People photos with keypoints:
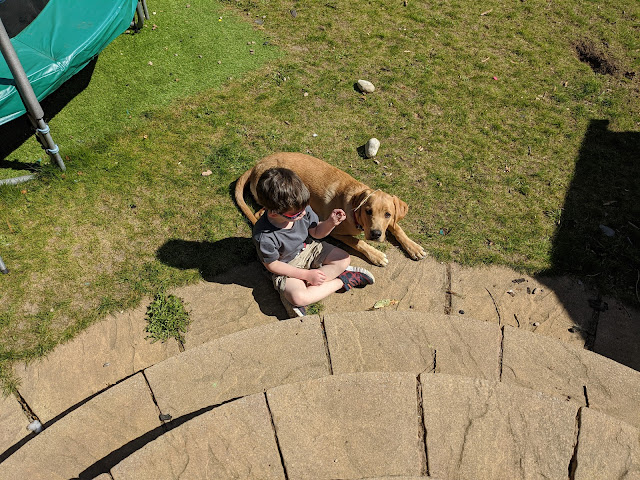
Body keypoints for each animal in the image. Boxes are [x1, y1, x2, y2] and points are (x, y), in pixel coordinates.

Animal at [234, 152, 424, 266]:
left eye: (387, 214)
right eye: (368, 211)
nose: (376, 234)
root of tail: (257, 165)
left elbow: (397, 227)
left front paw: (413, 247)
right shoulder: (335, 232)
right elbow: (358, 242)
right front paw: (376, 254)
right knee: (260, 213)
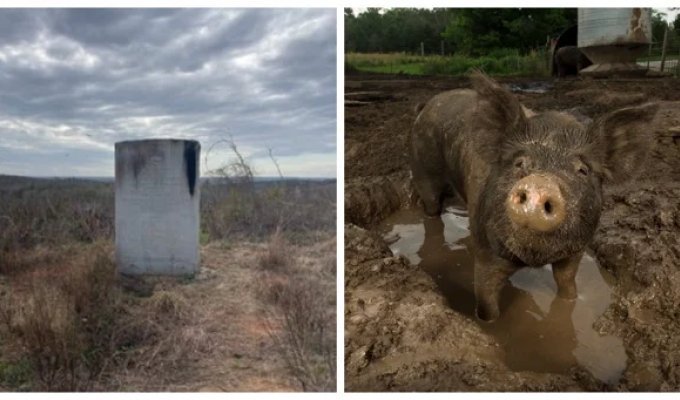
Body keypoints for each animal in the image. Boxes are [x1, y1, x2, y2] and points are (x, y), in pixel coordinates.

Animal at [410, 72, 660, 322]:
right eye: (520, 163)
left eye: (583, 170)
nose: (540, 184)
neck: (533, 260)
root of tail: (428, 105)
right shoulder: (487, 252)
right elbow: (486, 302)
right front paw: (489, 324)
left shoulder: (576, 250)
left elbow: (567, 283)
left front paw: (570, 302)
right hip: (423, 167)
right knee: (431, 209)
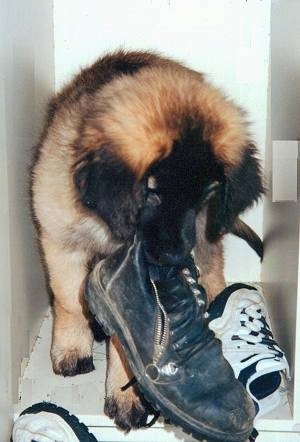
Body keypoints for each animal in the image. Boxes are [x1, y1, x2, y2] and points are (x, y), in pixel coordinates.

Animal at [31, 50, 264, 430]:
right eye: (151, 193)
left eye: (205, 194)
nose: (175, 257)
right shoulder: (58, 237)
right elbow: (67, 300)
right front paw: (71, 347)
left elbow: (125, 339)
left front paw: (127, 394)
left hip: (207, 233)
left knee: (213, 263)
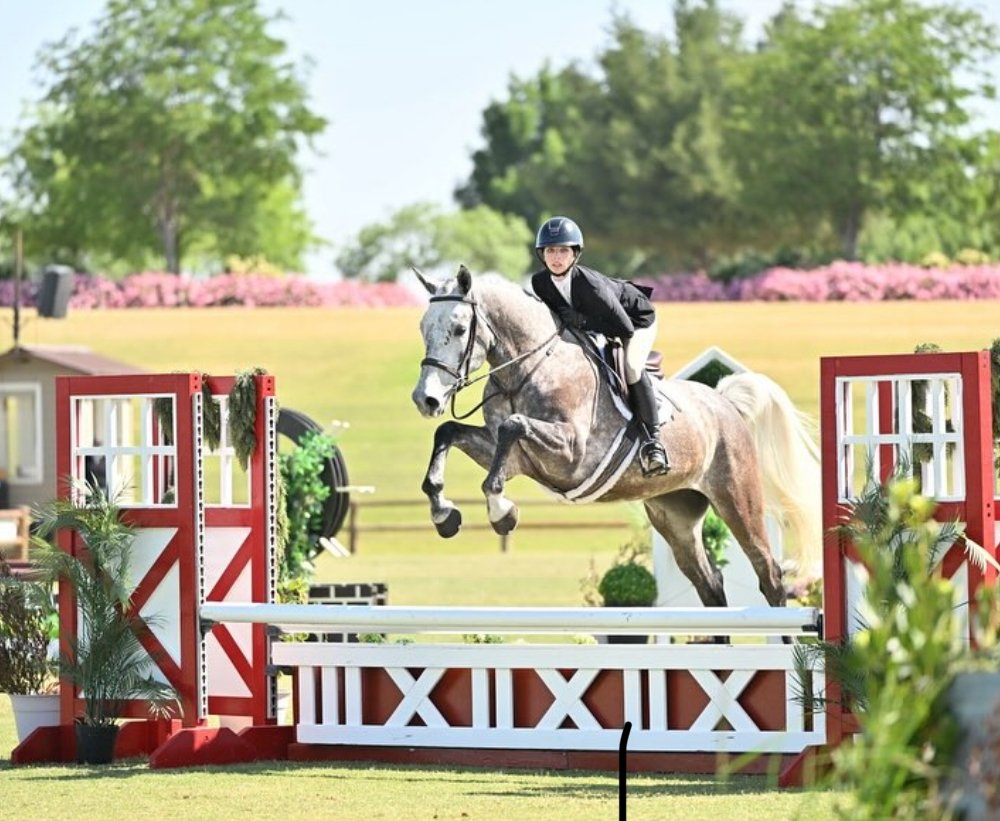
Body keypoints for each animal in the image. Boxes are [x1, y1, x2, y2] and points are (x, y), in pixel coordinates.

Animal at [410, 265, 821, 608]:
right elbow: (450, 431)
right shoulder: (515, 458)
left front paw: (501, 513)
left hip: (737, 499)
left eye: (459, 329)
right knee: (710, 582)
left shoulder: (571, 454)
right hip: (675, 515)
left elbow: (513, 426)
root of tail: (722, 401)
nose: (425, 399)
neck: (527, 367)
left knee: (769, 573)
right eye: (422, 328)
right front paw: (444, 514)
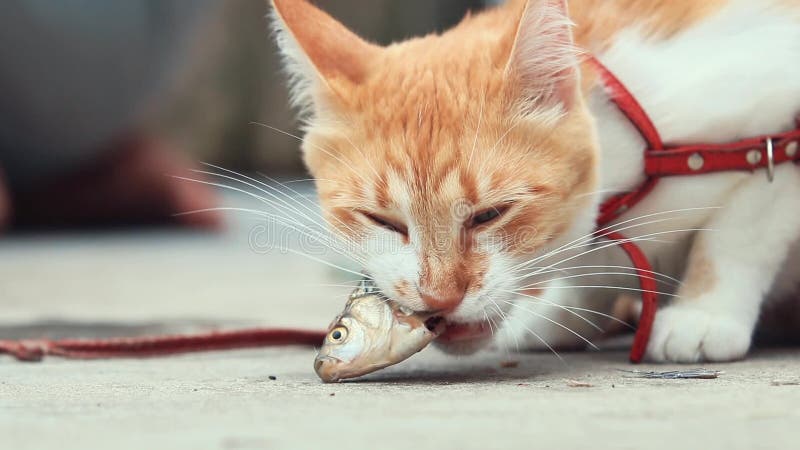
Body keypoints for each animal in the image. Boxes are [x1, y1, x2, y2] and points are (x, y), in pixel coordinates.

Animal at [270, 0, 800, 364]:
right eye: (383, 221)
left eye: (489, 215)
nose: (440, 298)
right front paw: (570, 310)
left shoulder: (777, 138)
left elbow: (738, 235)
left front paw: (704, 313)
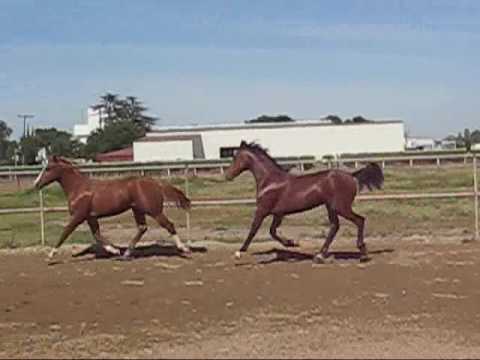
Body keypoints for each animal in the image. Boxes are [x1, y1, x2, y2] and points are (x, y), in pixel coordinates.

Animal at [34, 156, 191, 260]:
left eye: (48, 168)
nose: (36, 184)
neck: (79, 188)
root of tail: (156, 183)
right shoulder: (91, 217)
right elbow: (97, 235)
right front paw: (114, 251)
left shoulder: (79, 216)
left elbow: (65, 232)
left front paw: (50, 255)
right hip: (138, 210)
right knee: (142, 228)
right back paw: (126, 253)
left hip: (154, 210)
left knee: (169, 225)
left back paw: (184, 249)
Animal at [226, 141, 386, 262]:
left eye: (236, 158)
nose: (227, 175)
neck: (270, 181)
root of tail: (352, 176)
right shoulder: (278, 213)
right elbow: (272, 231)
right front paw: (292, 243)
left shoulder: (262, 210)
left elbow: (253, 229)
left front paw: (239, 252)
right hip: (331, 207)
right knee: (335, 226)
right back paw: (320, 255)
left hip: (341, 207)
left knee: (359, 220)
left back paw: (363, 254)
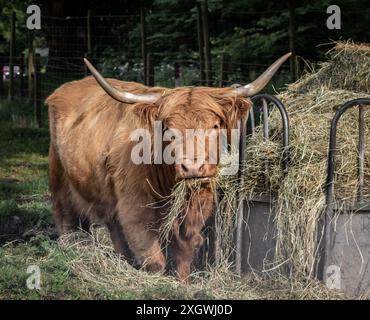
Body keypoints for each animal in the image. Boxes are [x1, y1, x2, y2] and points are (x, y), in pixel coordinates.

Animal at [45, 53, 290, 280]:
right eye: (169, 130)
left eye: (214, 126)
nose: (192, 167)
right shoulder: (135, 210)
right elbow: (154, 259)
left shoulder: (197, 207)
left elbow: (184, 250)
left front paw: (183, 282)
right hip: (60, 180)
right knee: (66, 217)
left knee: (113, 230)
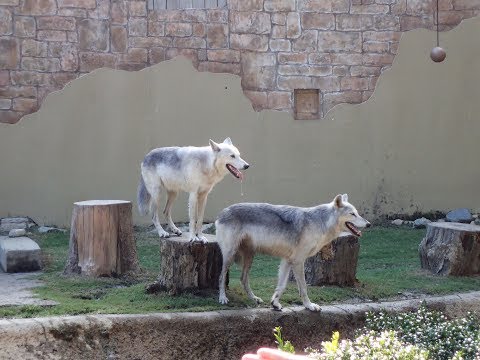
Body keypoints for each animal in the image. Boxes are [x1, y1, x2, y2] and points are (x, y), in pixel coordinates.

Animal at [216, 195, 370, 310]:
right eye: (352, 214)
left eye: (357, 213)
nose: (368, 224)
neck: (320, 223)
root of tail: (222, 212)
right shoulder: (298, 261)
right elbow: (303, 288)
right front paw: (309, 306)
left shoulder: (287, 261)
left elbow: (281, 286)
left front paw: (275, 304)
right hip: (230, 256)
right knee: (221, 276)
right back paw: (222, 298)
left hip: (249, 257)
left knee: (243, 279)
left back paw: (254, 298)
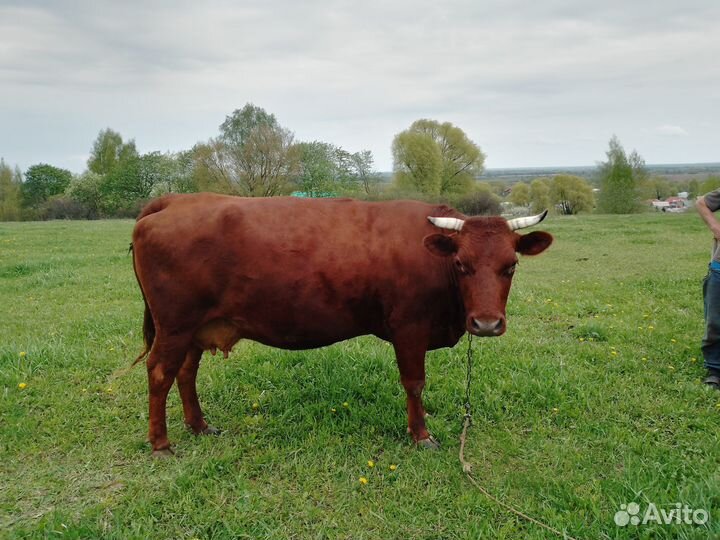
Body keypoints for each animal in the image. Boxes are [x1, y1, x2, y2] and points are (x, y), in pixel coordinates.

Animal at [131, 193, 553, 456]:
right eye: (462, 264)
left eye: (510, 265)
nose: (486, 323)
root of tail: (176, 200)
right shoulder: (409, 327)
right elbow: (414, 384)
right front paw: (421, 435)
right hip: (175, 326)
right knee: (160, 373)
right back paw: (161, 444)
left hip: (195, 329)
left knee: (185, 373)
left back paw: (199, 426)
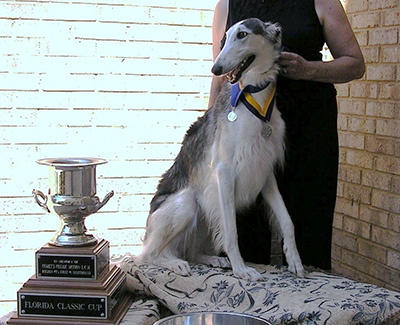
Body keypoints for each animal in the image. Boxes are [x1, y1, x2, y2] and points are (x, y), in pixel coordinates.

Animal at [138, 18, 304, 280]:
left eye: (242, 34)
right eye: (225, 38)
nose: (216, 69)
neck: (253, 101)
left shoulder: (264, 171)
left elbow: (287, 221)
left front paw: (295, 261)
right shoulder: (224, 171)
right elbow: (232, 231)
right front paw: (242, 269)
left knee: (192, 252)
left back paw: (213, 259)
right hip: (188, 202)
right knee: (149, 254)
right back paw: (175, 263)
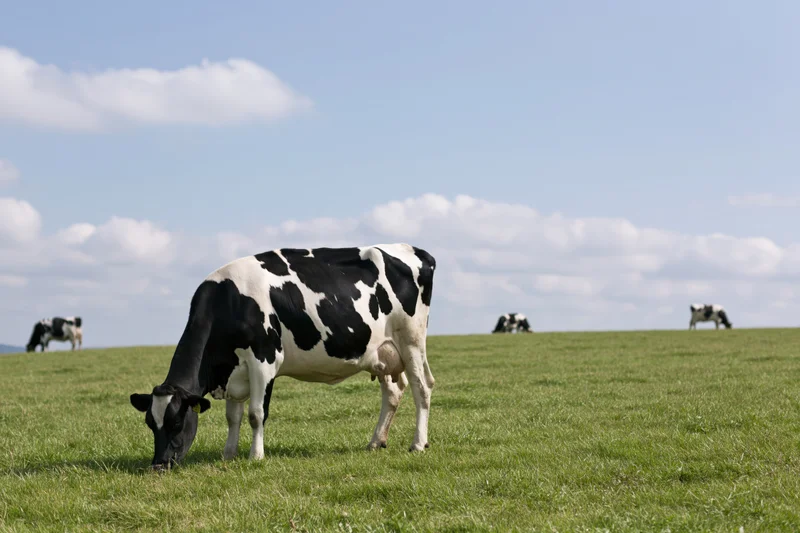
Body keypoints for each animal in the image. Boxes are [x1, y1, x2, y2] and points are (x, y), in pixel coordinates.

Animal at [129, 243, 436, 471]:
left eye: (176, 423)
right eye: (150, 424)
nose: (158, 465)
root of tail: (418, 251)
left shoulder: (264, 361)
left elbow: (255, 414)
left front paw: (255, 456)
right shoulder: (234, 371)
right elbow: (232, 416)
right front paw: (228, 454)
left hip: (411, 341)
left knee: (422, 388)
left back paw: (418, 444)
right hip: (384, 353)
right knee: (393, 392)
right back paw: (376, 441)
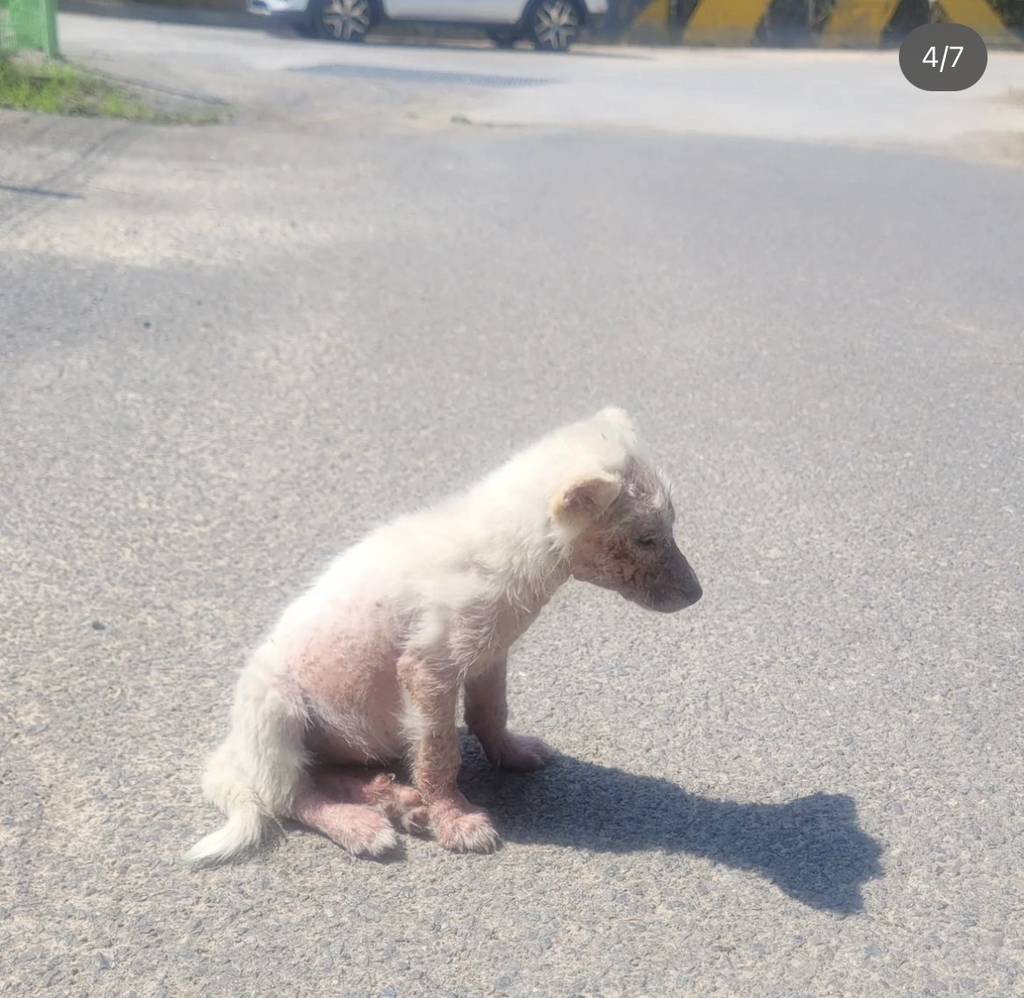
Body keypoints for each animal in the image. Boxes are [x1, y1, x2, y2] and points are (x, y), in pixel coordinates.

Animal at [186, 409, 696, 863]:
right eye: (646, 538)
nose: (698, 595)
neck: (509, 547)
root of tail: (233, 750)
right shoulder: (428, 669)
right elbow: (439, 752)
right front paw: (455, 819)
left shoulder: (490, 653)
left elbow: (490, 713)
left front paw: (511, 754)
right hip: (275, 712)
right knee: (290, 796)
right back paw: (360, 824)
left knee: (325, 773)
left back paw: (392, 798)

## Required work:
Reproduce the data above exactly, leaving each picture out.

## Written reply:
Body keypoints for each animal in the image. Boxes are [x1, y1, x2, y2] and points are (x, y), in pixel coordinates.

Animal at [234, 152, 424, 266]:
left eye: (387, 214)
right eye: (368, 211)
nose: (376, 234)
root of tail: (257, 165)
left elbow: (397, 227)
left front paw: (413, 247)
right shoulder: (335, 232)
right elbow: (358, 242)
right front paw: (376, 254)
right knee: (260, 213)
Body keypoints for each animal in the image. Boxes are [x1, y1, x2, y2] and points are (x, y), in pixel coordinates.

Animal at [410, 72, 660, 322]:
right eye: (520, 163)
left eye: (583, 170)
nose: (540, 184)
neck: (533, 260)
root of tail: (428, 105)
right shoulder: (487, 252)
right elbow: (486, 302)
right front paw: (489, 324)
left shoulder: (576, 250)
left elbow: (567, 283)
left front paw: (570, 302)
right hip: (423, 167)
right knee: (431, 209)
Body keypoints for each animal in the image. Boxes are [x1, y1, x2, y2] and points are (x, y), in pixel coordinates.

Animal at [31, 50, 264, 430]:
right eye: (151, 193)
left eye: (205, 194)
nose: (175, 257)
right shoulder: (58, 237)
right elbow: (67, 300)
right front paw: (71, 347)
left elbow: (125, 339)
left front paw: (127, 394)
left hip: (207, 233)
left knee: (213, 263)
Body keypoints for each animal in the image. Boxes are [x1, y1, x2, y2] and points are (x, y), in pixel coordinates.

Animal at [410, 265, 821, 608]:
right elbow: (450, 431)
right shoulder: (515, 458)
left front paw: (501, 513)
left hip: (737, 499)
left eye: (459, 329)
right knee: (710, 582)
left shoulder: (571, 454)
right hip: (675, 515)
left elbow: (513, 426)
root of tail: (722, 401)
nose: (425, 399)
neck: (527, 367)
left knee: (769, 573)
right eye: (422, 328)
right front paw: (444, 514)
Body keypoints for each animal in the image. Boxes are [x1, y1, x2, y2] and points are (x, y), in pixel coordinates.

Animal at [270, 0, 800, 364]:
right eye: (383, 221)
left eye: (489, 215)
nose: (440, 298)
right front paw: (570, 310)
left shoulder: (777, 138)
left elbow: (738, 235)
left front paw: (704, 313)
Body keypoints for each animal in the image. Boxes are [x1, y1, x2, y2] and points are (x, y), in pixel coordinates.

Animal at [34, 156, 191, 260]:
left eye: (48, 168)
nose: (36, 184)
neck: (79, 188)
root of tail: (156, 183)
right shoulder: (91, 217)
right elbow: (97, 235)
right front paw: (114, 251)
left shoulder: (79, 216)
left elbow: (65, 232)
left front paw: (50, 255)
right hip: (138, 210)
right knee: (142, 228)
right back paw: (126, 253)
left hip: (154, 210)
left knee: (169, 225)
left back paw: (184, 249)
Animal at [226, 141, 386, 262]:
left eye: (236, 158)
nose: (227, 175)
neck: (270, 181)
root of tail: (352, 176)
right shoulder: (278, 213)
right elbow: (272, 231)
right front paw: (292, 243)
left shoulder: (262, 210)
left elbow: (253, 229)
left front paw: (239, 252)
right hip: (331, 207)
right knee: (335, 226)
right back paw: (320, 255)
left hip: (341, 207)
left knee: (359, 220)
left back paw: (363, 254)
Body keypoints for each animal in the image. Boxes are [x1, y1, x2, y2] and points are (x, y), in pixel coordinates.

Animal at [45, 53, 290, 280]:
right eye: (169, 130)
left eye: (214, 126)
nose: (192, 167)
right shoulder: (135, 210)
right elbow: (154, 259)
left shoulder: (197, 207)
left elbow: (184, 250)
left front paw: (183, 282)
right hip: (60, 180)
right knee: (66, 217)
left knee: (113, 230)
Body keypoints for each animal in the image. Boxes are [x1, y1, x2, y2] and points are (x, y), in pixel coordinates.

Animal at [216, 195, 370, 310]:
right eye: (352, 214)
left eye: (357, 213)
nose: (368, 224)
neck: (320, 223)
root of tail: (222, 212)
right shoulder: (298, 261)
right elbow: (303, 288)
right front paw: (309, 306)
left shoulder: (287, 261)
left elbow: (281, 286)
left front paw: (275, 304)
right hip: (230, 256)
right knee: (221, 276)
right back paw: (222, 298)
left hip: (249, 257)
left knee: (243, 279)
left back paw: (254, 298)
Body keypoints for each animal in the image. Boxes are [x1, y1, x2, y2] and points are (x, y), in pixel coordinates.

Animal at [131, 193, 553, 456]:
right eye: (462, 264)
left eye: (510, 265)
nose: (486, 323)
root of tail: (176, 200)
right shoulder: (409, 327)
right elbow: (414, 384)
right front paw: (421, 435)
right hip: (175, 326)
right knee: (160, 373)
right back paw: (161, 444)
left hip: (195, 329)
left knee: (185, 373)
left back paw: (199, 426)
Body keypoints for each animal in the image. Boxes are [x1, y1, x2, y2] and points are (x, y), in pixel coordinates.

Animal at [138, 18, 304, 280]:
left eye: (242, 34)
right eye: (225, 38)
nose: (216, 69)
neck: (253, 101)
left shoulder: (264, 171)
left elbow: (287, 221)
left front paw: (295, 261)
right shoulder: (224, 171)
right elbow: (232, 231)
right front paw: (242, 269)
left knee: (192, 252)
left back paw: (213, 259)
right hip: (188, 202)
right knee: (149, 254)
right back paw: (175, 263)
Body keypoints for each animal in the image. Boxes are [x1, y1, x2, y2] and points are (x, y), in pixel coordinates.

Animal at [129, 243, 436, 471]:
left eye: (176, 423)
right eye: (150, 424)
nose: (158, 465)
root of tail: (418, 251)
left shoulder: (264, 361)
left elbow: (255, 414)
left front paw: (255, 456)
right shoulder: (234, 371)
right elbow: (232, 416)
right front paw: (228, 454)
left hip: (411, 341)
left knee: (422, 388)
left back paw: (418, 444)
right hip: (384, 353)
right knee: (393, 392)
right back paw: (376, 441)
Body keypoints for each animal in the image. Boxes are [x1, y1, x2, y2] and points are (x, y), in pixel coordinates.

Animal at [186, 409, 696, 863]:
right eye: (646, 538)
nose: (698, 595)
neck: (509, 547)
root of tail: (233, 750)
right shoulder: (428, 669)
right elbow: (439, 752)
right front paw: (455, 819)
left shoulder: (490, 653)
left elbow: (490, 713)
left front paw: (511, 754)
right hip: (275, 712)
right knee: (290, 796)
right back paw: (360, 824)
left knee: (325, 773)
left back paw: (392, 798)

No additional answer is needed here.